The company's overall global operations reported a reduction of its specific net CO2 target by 22% from the 1990 baseline.
"We are the first cement company to receive confirmation from Science Based Targets initiative (SBTi) that our CO2 reduction target is in line with the goal of Paris Agreement – to limit global warming to below 2°C," the company says of its global operations, including in its West Africa markets.
Elsewhere, Holcim, the Swiss multinational that has operations in Nigeria, Benin, Guinea, Ghana, Ivory Coast and Cameroon, could slowly transform the West Africa clinker market with its new clinker recycling technology that was first unveiled in June 2022 at the company's Altkirch plant in France.
Holcim says it recycled an estimated 54 million tons of materials across its operations in 2021 and "is doubling down on this rate to reach 100 million tons by 2030."
"We recycled 6.6 million tons of construction and demolition waste in 2021 and are scaling up to recycle 10 million tons by 2025," the company says on its website.
In 2022, Holcim says it reduced its CO2 emissions per unit of net sales by over 20%, "and we will lower them by over 10 per cent in 2023," according to the company's CEO Jan Jenisch.
"In 2022, we achieved key green growth milestones, from our low-carbon concrete ECOPact reaching 13 per cent of ready-mix net sales to scaling up ECOPlanet low-carbon cement in 27 markets," he said.
Although he did not list the 27 markets, it's expected that the six West African markets where the company operates could be among those targeted with the new sustainability interventions.
Meanwhile, in Ghana, Denmark's State-owned Investment Fund for Developing Countries (IFU) is investing in a new cement plant in Ghana that will reduce CO2 emissions by up to 20% per ton of cement produced.
IFU and Norfund, a Norwegian development finance institution, have recently partnered with CBI Ghana Ltd, the producer of Supacem Cement, to construct the world's largest calcined clay cement plant.
Other $80 million project partners include CBI Ghana Ltd's parent company F. Scott, Societe Generale and EKF Denmark. The 405,000-ton-per-annum plant has been sited at the Tema Free Zones Enclave.
Danish multinational technology company FLSmidth & Co. A/S is providing new technology that would make it possible to substitute clinker with calcined clay.
CBI Ghana Ltd CEO Frédéric Albrecht previously said lack of suitable limestone reserves in West Africa makes using clay as an alternative to clinker the most sustainable alternative to traditional clinker-based cement.
In its 2022 Africa Construction Trends report, Global professional services provider Deloitte said approximately 153 concrete-consuming projects are underway in the West Africa region, the highest on the continent, 43.7% in the transport sector.
The infrastructure and capital projects valued at $50m that had broken ground but had not yet been commissioned by 1 June 2021 were valued at $172.8 billion.

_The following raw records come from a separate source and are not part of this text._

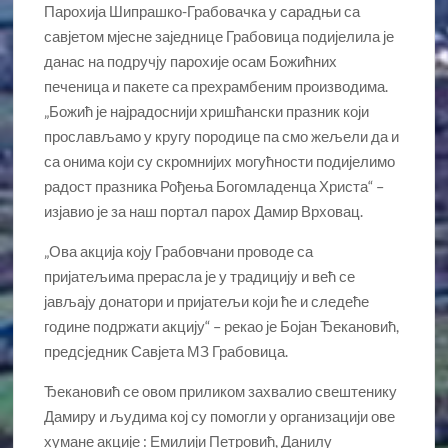
Парохија Шипрашко-Грабовачка у сарадњи са
савјетом мјесне заједнице Грабовица подијелила је
данас на подручју парохије осам Божићних
печеница и пакете са прехрамбеним производима.
„Божић је најрадоснији хришћански празник који
прослављамо у кругу породице па смо жељели да и
са онима који су скромнијих могућности подијелимо
радост празника Рођења Богомладенца Христа“ –
изјавио је за наш портал парох Дамир Врховац.
„Ова акција коју Грабовчани проводе са
пријатељима прерасла је у традицију и већ се
јављају донатори и пријатељи који ће и следеће
године подржати акцију“ – рекао је Бојан Ђекановић,
предсједник Савјета МЗ Грабовица.
Ђекановић се овом приликом захвалио свештенику
Дамиру и људима кој су помогли у организацији ове
хумане акције : Емилији Петровић, Данилу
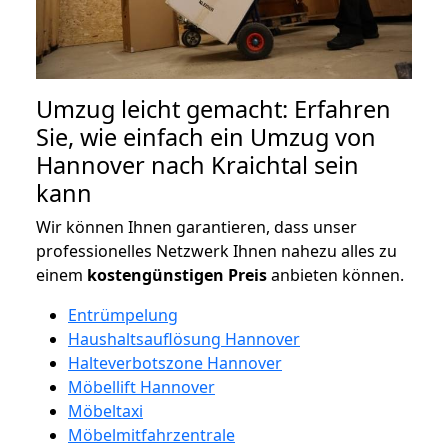
Umzug leicht gemacht: Erfahren
Sie, wie einfach ein Umzug von
Hannover nach Kraichtal sein
kann
Wir können Ihnen garantieren, dass unser
professionelles Netzwerk Ihnen nahezu alles zu
einem
kostengünstigen
Preis
anbieten können.
Entrümpelung
Haushaltsauflösung Hannover
Halteverbotszone Hannover
Möbellift Hannover
Möbeltaxi
Möbelmitfahrzentrale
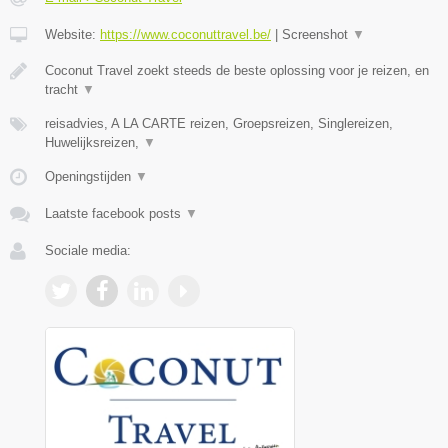
Website:
https://www.coconuttravel.be/
|
Screenshot
▼
Coconut Travel zoekt steeds de beste oplossing voor je reizen, en
tracht
▼
reisadvies, A LA CARTE reizen, Groepsreizen, Singlereizen,
Huwelijksreizen,
▼
Openingstijden
▼
Laatste facebook posts
▼
Sociale media:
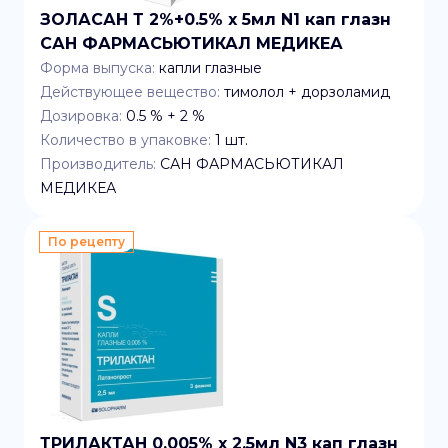
ЗОЛАСАН Т 2%+0.5% x 5мл N1 кап глазн
САН ФАРМАСЬЮТИКАЛ МЕДИКЕА
Форма выпуска:
капли глазные
Действующее вещество:
тимолол + дорзоламид
Дозировка:
0.5 % + 2 %
Количество в упаковке:
1
шт.
Производитель:
САН ФАРМАСЬЮТИКАЛ
МЕДИКЕА
По рецепту
ТРИЛАКТАН 0.005% x 2.5мл N3 кап глазн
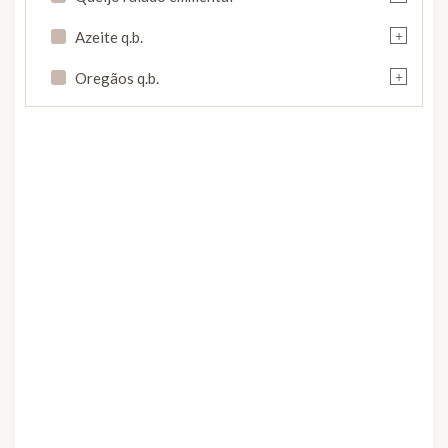
+
Azeite q.b.
+
Oregãos q.b.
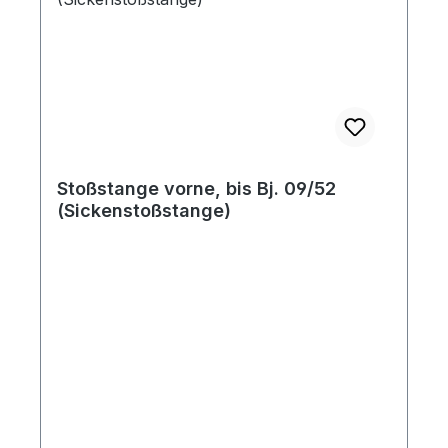
Stoßstange vorne, bis Bj. 09/52
(Sickenstoßstange)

These construction projects drive increased demand for cement in West Africa, hence the pressure to have alternative energy sources to power cement manufacturing plants.
Yet, as the International Energy Agency (IEA), a Paris-based independent intergovernmental organisation, providing policy recommendations, analysis and data on the global energy sector, says reducing "CO2 emissions while producing enough cement to meet demand will be challenging."